Setiap detik yang berlalu tanpa pesan dari Keegan membuatnya semakin merasa konyol. “Mungkin selama ini gue cuma pelampiasan,” pikirnya lagi, kali ini dengan kepedihan yang lebih dalam. Tapi meski hatinya mengatakan hal itu, bagian lain dari dirinya masih ingin percaya bahwa ada penjelasan yang logis untuk semua ini.

Ketika ponselnya tetap sunyi, Ranya memeluk lututnya dan membenamkan wajahnya di antara kedua tangan. "Gue benar-benar bodoh," bisiknya kepada dirinya sendiri. Dia merasa terjebak dalam lingkaran rasa sakit yang tak berujung, di mana setiap harapan yang ia pegang justru menjadi racun yang semakin melemahkannya.

Di tengah-tengah kesendiriannya itu, Ranya tahu bahwa ia harus menerima kenyataan. Bahwa mungkin, Keegan tidak akan pernah menghubunginya, tidak akan pernah memberikan penjelasan. Dan menerima hal itu adalah hal yang paling sulit baginya. Tetapi, meskipun sulit, Ranya tahu bahwa dia tidak punya pilihan lain selain melanjutkan hidupnya, tanpa harapan yang menyiksa ini.

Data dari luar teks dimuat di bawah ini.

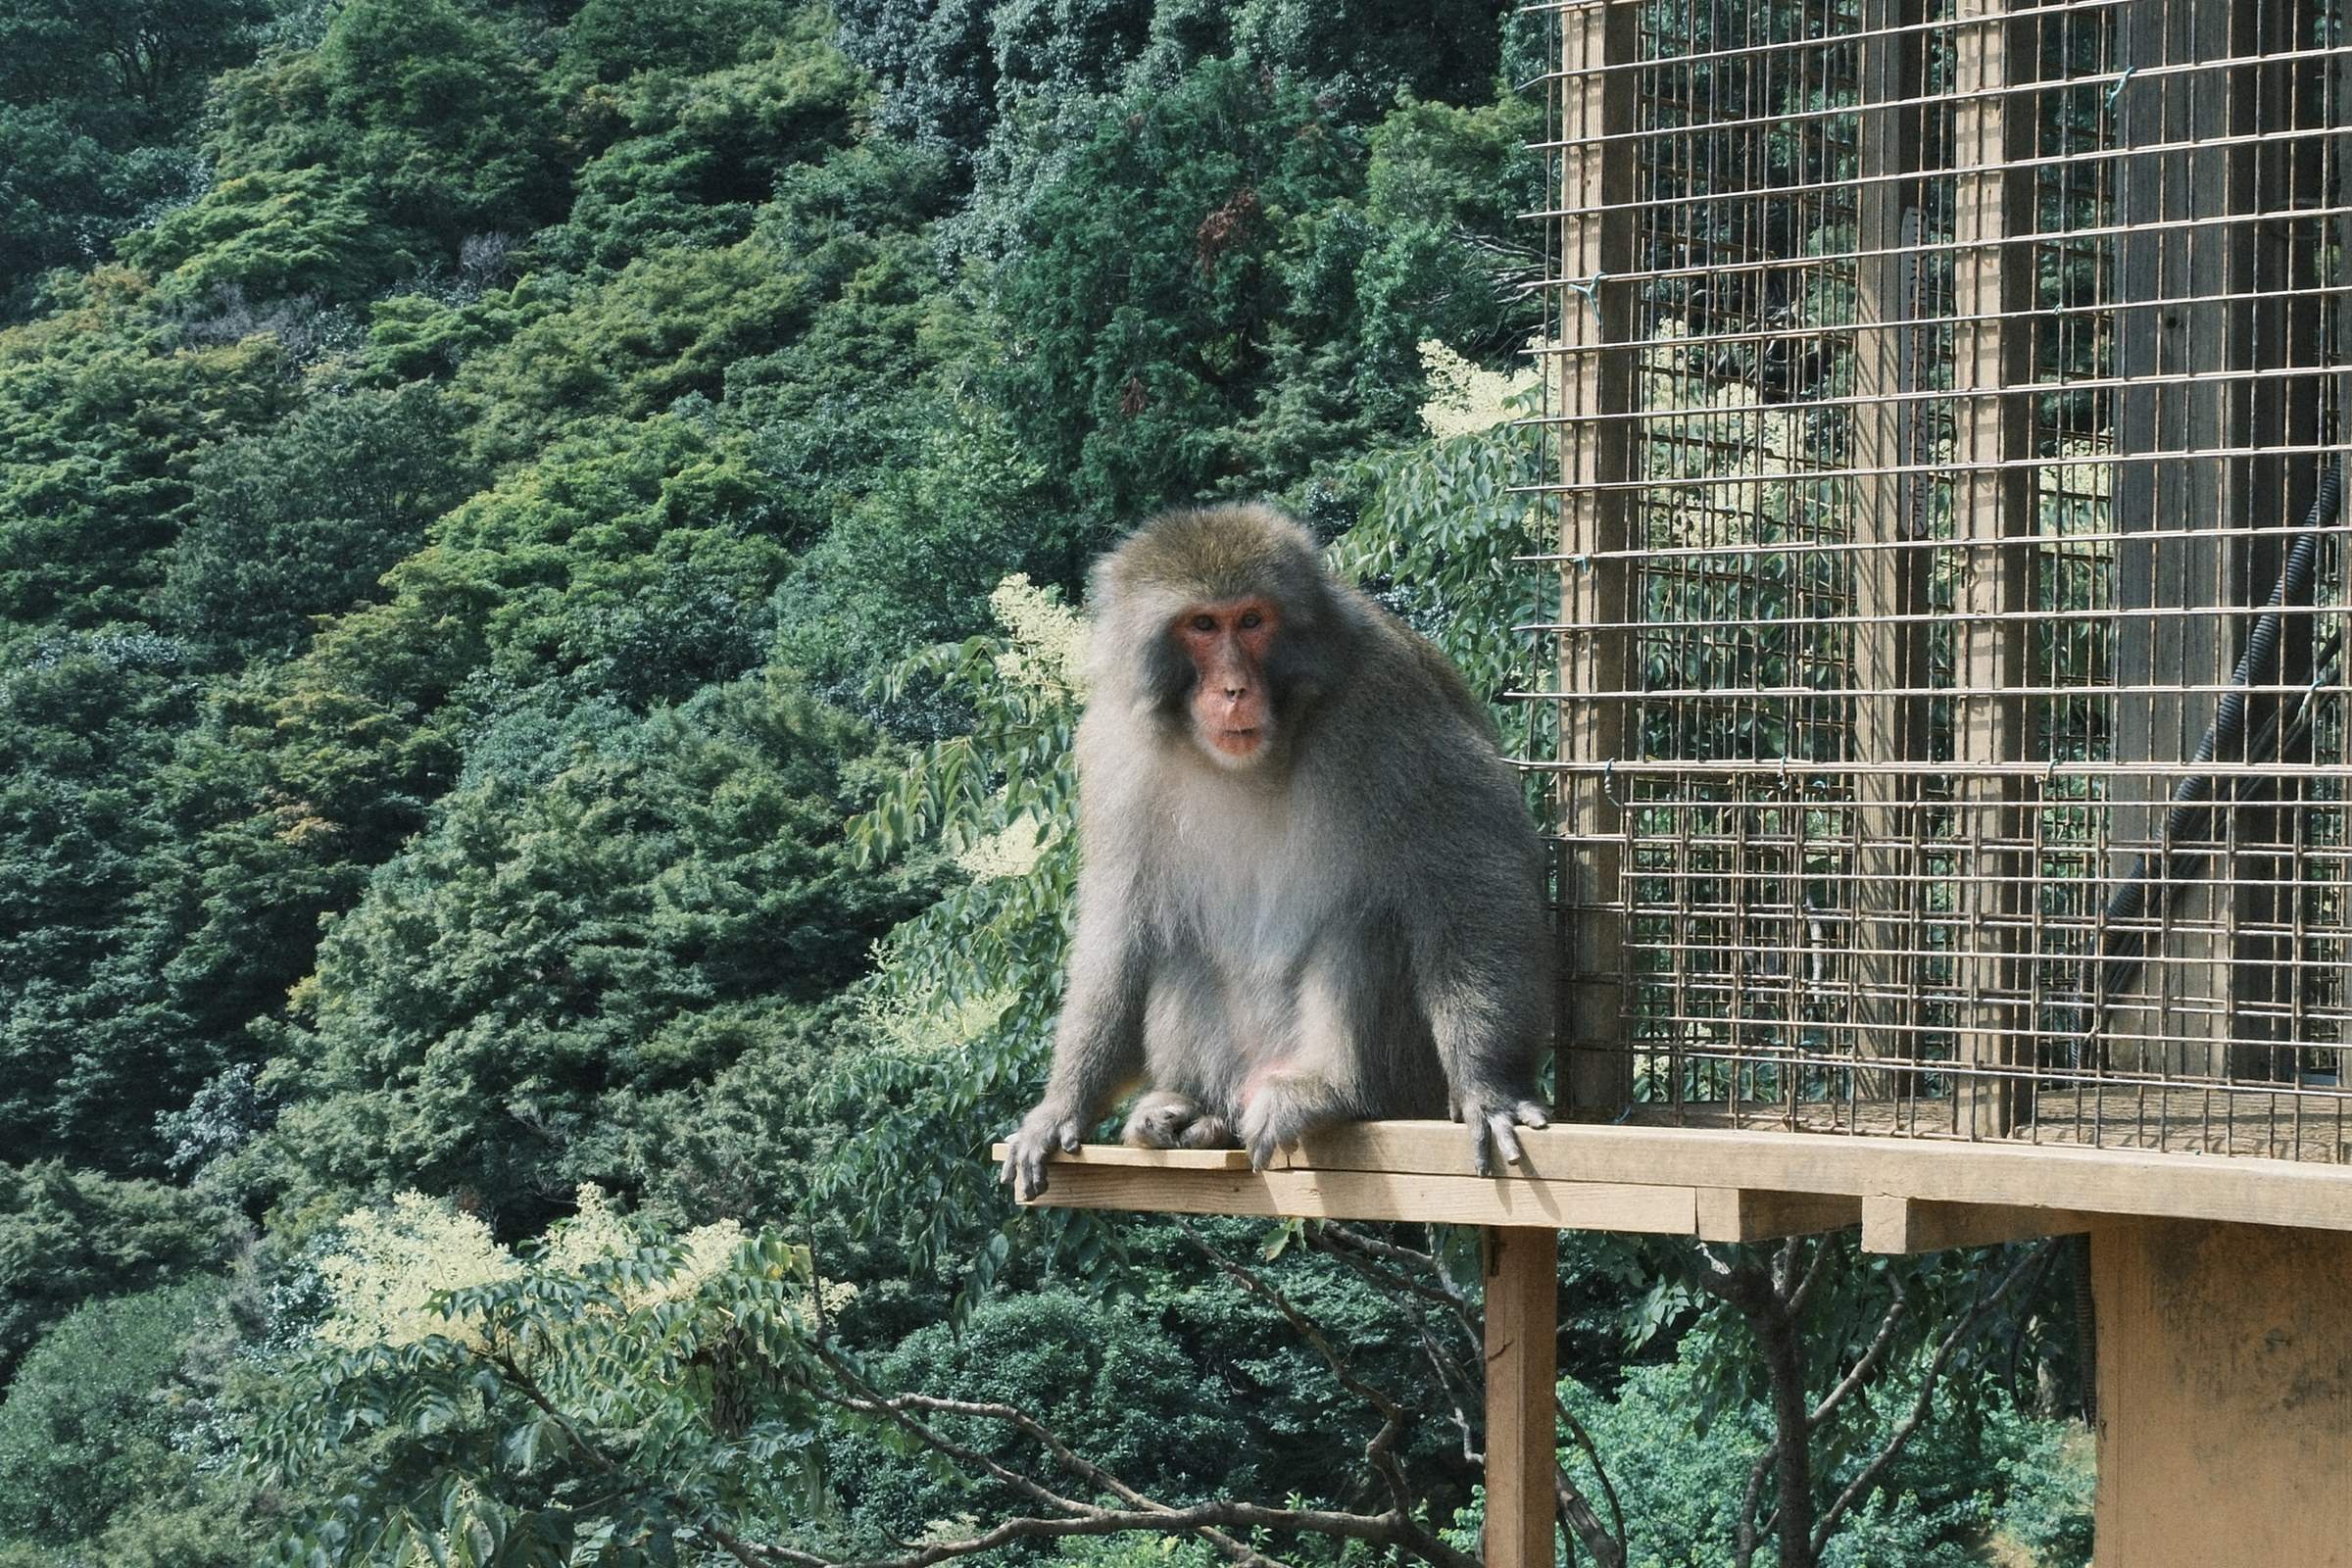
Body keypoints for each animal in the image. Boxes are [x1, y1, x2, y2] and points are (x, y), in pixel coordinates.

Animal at [999, 503, 1554, 1201]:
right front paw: (1063, 1106)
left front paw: (1490, 1085)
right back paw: (1192, 1113)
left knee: (1362, 925)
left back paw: (1329, 1089)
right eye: (1202, 625)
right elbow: (1122, 921)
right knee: (1176, 943)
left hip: (1404, 1078)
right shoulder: (1114, 746)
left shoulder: (1389, 702)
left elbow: (1471, 872)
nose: (1234, 689)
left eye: (1252, 620)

Ranya menghela napas panjang, berusaha menenangkan pikirannya yang terus berputar-putar. Dia harus berhenti memeriksa ponsel, berhenti berharap. Karena yang tersisa sekarang hanyalah dirinya sendiri, dan dia harus belajar untuk menerima itu. Dengan langkah kecil tapi pasti, Ranya berusaha mengumpulkan kembali kekuatannya, sedikit demi sedikit. Karena, pada akhirnya, dia tahu hanya dia yang bisa menyembuhkan dirinya sendiri.

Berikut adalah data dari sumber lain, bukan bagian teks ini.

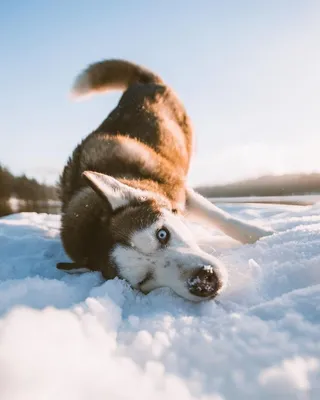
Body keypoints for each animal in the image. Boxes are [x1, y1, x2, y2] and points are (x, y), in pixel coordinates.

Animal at [58, 59, 272, 302]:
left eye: (162, 234)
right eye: (144, 280)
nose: (203, 281)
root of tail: (141, 83)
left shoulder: (176, 190)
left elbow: (223, 218)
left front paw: (264, 235)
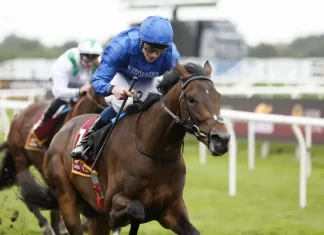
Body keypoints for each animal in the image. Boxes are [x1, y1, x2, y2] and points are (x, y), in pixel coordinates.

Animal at [19, 59, 230, 234]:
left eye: (219, 97)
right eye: (192, 99)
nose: (221, 139)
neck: (154, 150)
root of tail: (62, 131)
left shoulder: (172, 209)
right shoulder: (111, 203)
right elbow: (136, 210)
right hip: (66, 198)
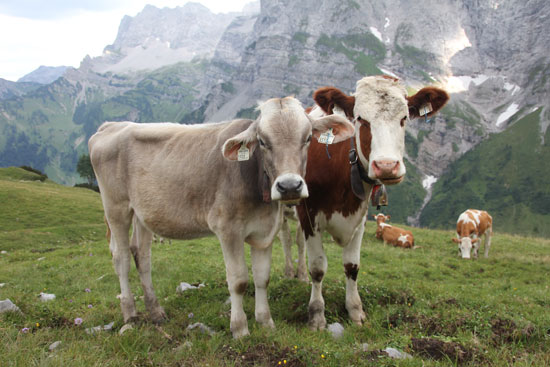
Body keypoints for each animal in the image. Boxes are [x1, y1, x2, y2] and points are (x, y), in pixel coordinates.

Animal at [88, 98, 356, 340]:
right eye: (262, 141)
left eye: (308, 138)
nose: (289, 186)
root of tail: (111, 126)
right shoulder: (228, 229)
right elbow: (238, 281)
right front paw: (240, 329)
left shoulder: (265, 232)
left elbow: (262, 278)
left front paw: (265, 322)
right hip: (116, 208)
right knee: (121, 258)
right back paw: (130, 314)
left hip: (143, 214)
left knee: (142, 256)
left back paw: (156, 312)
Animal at [298, 76, 448, 332]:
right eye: (360, 118)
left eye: (404, 118)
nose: (386, 166)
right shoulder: (308, 213)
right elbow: (318, 268)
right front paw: (316, 315)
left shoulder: (360, 218)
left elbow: (352, 266)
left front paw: (355, 311)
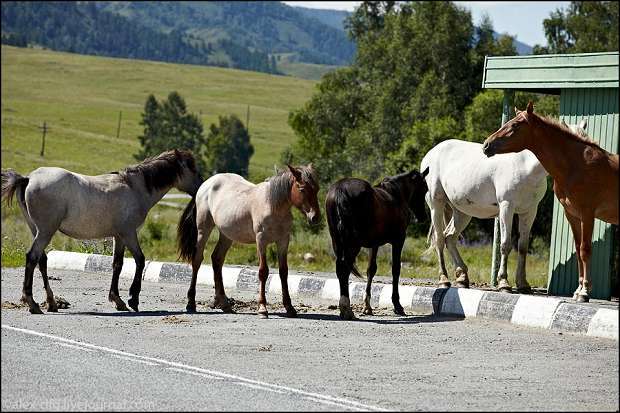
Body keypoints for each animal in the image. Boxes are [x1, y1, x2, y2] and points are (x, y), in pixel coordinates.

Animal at [1, 150, 202, 314]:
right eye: (192, 168)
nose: (200, 188)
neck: (134, 187)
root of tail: (28, 179)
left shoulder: (118, 237)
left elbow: (117, 264)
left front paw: (117, 300)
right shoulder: (129, 234)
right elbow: (140, 260)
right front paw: (133, 299)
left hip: (37, 230)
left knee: (41, 261)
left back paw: (51, 303)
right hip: (45, 232)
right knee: (32, 257)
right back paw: (32, 303)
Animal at [422, 120, 588, 292]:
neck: (526, 167)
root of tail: (431, 153)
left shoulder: (529, 211)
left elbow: (522, 247)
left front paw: (523, 284)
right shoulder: (506, 208)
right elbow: (505, 244)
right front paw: (504, 283)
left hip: (462, 212)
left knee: (450, 238)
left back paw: (462, 278)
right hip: (437, 203)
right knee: (440, 239)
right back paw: (444, 280)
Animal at [484, 102, 620, 302]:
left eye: (515, 125)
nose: (486, 145)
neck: (576, 165)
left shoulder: (587, 213)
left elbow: (585, 250)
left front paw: (585, 292)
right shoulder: (572, 214)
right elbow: (578, 250)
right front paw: (578, 290)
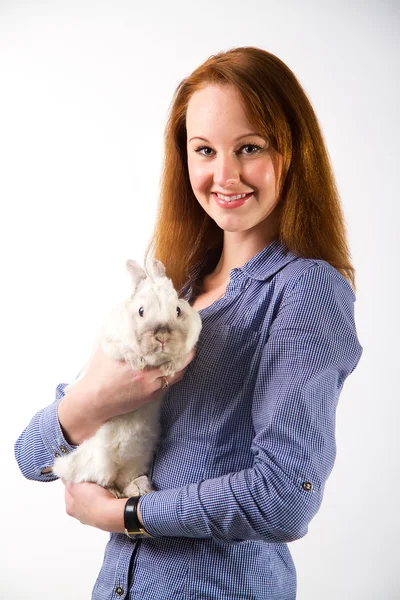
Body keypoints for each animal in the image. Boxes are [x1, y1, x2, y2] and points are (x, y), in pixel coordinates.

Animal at [53, 258, 202, 496]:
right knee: (100, 481)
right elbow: (126, 352)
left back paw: (138, 488)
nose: (162, 336)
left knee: (124, 480)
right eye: (141, 311)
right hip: (98, 463)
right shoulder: (111, 343)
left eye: (178, 310)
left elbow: (180, 357)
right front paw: (138, 362)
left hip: (136, 460)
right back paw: (116, 492)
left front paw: (170, 367)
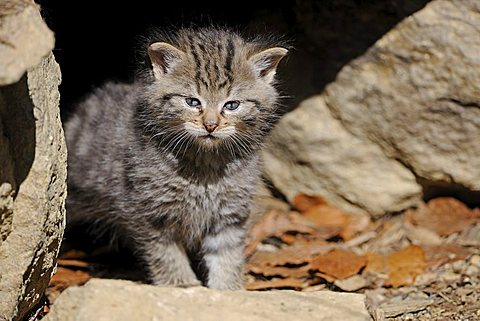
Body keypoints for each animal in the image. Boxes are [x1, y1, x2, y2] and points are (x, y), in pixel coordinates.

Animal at [65, 26, 286, 288]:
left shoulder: (230, 211)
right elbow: (166, 254)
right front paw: (182, 284)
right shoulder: (150, 211)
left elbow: (227, 253)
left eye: (232, 105)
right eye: (192, 101)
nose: (210, 125)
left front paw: (227, 288)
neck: (205, 168)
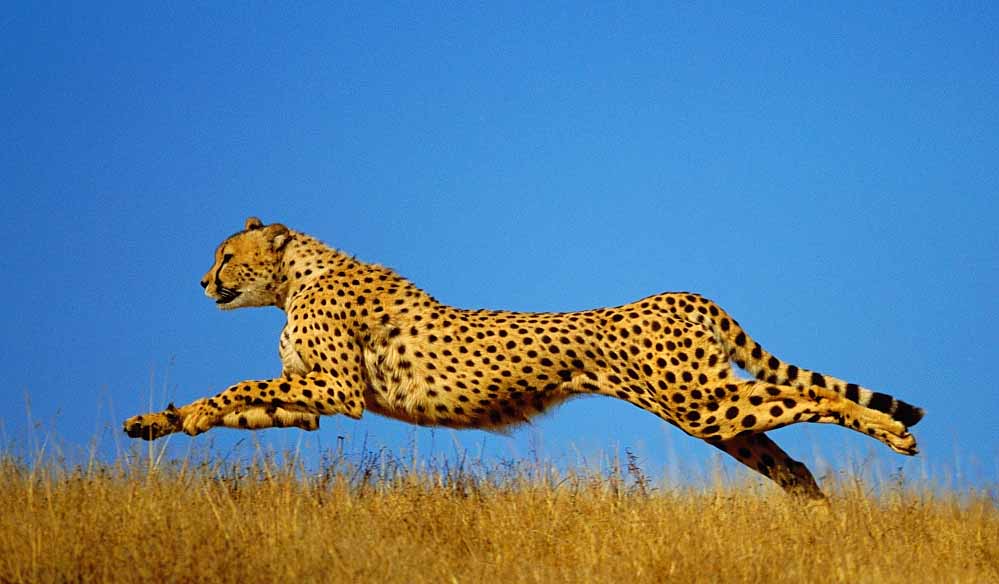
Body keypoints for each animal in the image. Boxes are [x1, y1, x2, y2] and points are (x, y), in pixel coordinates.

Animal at [124, 217, 924, 500]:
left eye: (227, 255)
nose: (203, 282)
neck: (297, 278)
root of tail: (681, 293)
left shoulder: (337, 389)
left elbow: (239, 385)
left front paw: (182, 415)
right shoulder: (314, 399)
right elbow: (244, 406)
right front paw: (161, 422)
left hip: (700, 403)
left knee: (819, 399)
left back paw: (892, 435)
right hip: (711, 416)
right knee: (791, 462)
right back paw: (820, 518)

Ranya terbaring lemah. Pandangannya kosong menatap langit-langit kamar, namun di dalam hatinya, badai sedang mengamuk. Teringat jelas suara motor yang semakin menjauh membuat dadanya sesak, apalagi saat ia melihat Keegan membonceng Shasa tanpa sedikit pun menjelaskan apa yang terjadi. Hatinya hancur berkeping-keping, tapi dia terlalu lelah untuk menangis lagi.

Ranya adalah gadis yang kuat, atau setidaknya itulah yang selalu dia coba tunjukkan. Dengan senyum yang dipaksakan, dia menyembunyikan segala perasaan dari Laura dan Leonel. Dia tidak ingin mereka tahu betapa dalam luka yang Keegan goreskan di hatinya. Mereka berhak untuk tidak terbebani oleh masalahnya, begitu pikir Ranya. Sementara Veenstra, Dia sedang di luar kota, dua minggu lamanya, menyelesaikan pekerjaan yang tidak bisa ditunda.

Malam semakin larut. Air mata yang sempat tertahan akhirnya jatuh tanpa henti, membasahi bantal di sampingnya. Ranya memeluk dirinya sendiri, berharap dapat menahan rasa dingin yang menjalar ke seluruh tubuhnya. Dia merasa rapuh, seolah-olah semua kekuatannya menghilang. Hatinya bertanya-tanya, apakah dirinya hanyalah pelampiasan Keegan selama ini? Apakah cinta yang mereka bagi hanya sementara, sementara di sisi lain, Shasa masih memiliki tempat spesial di hati Keegan tanpa Ranya ketahui.

Kepala Ranya terasa berat, tapi lebih berat lagi adalah perasaan dikhianati yang terus menghantuinya. Dia tidak pernah menyangka bahwa orang yang dia percayai sepenuh hati bisa membuatnya merasa seolah-olah dia tidak pernah berarti apa-apa. Tetapi di tengah semua itu, Ranya tetap diam, tetap menjaga semua rasa sakit ini untuk dirinya sendiri.

Hanya langit-langit kamar yang menjadi saksi bisu tangisannya malam itu. Satu-satunya pelipur lara hanyalah keyakinannya bahwa suatu hari nanti, dia akan menemukan jalan keluar dari rasa sakit ini. Dan saat itu tiba, dia tidak akan lagi merasakan luka yang begitu mendalam. Tetapi untuk saat ini, Ranya hanya bisa meringkuk di tempat tidur, memeluk dirinya erat, dan berharap esok hari akan sedikit lebih baik.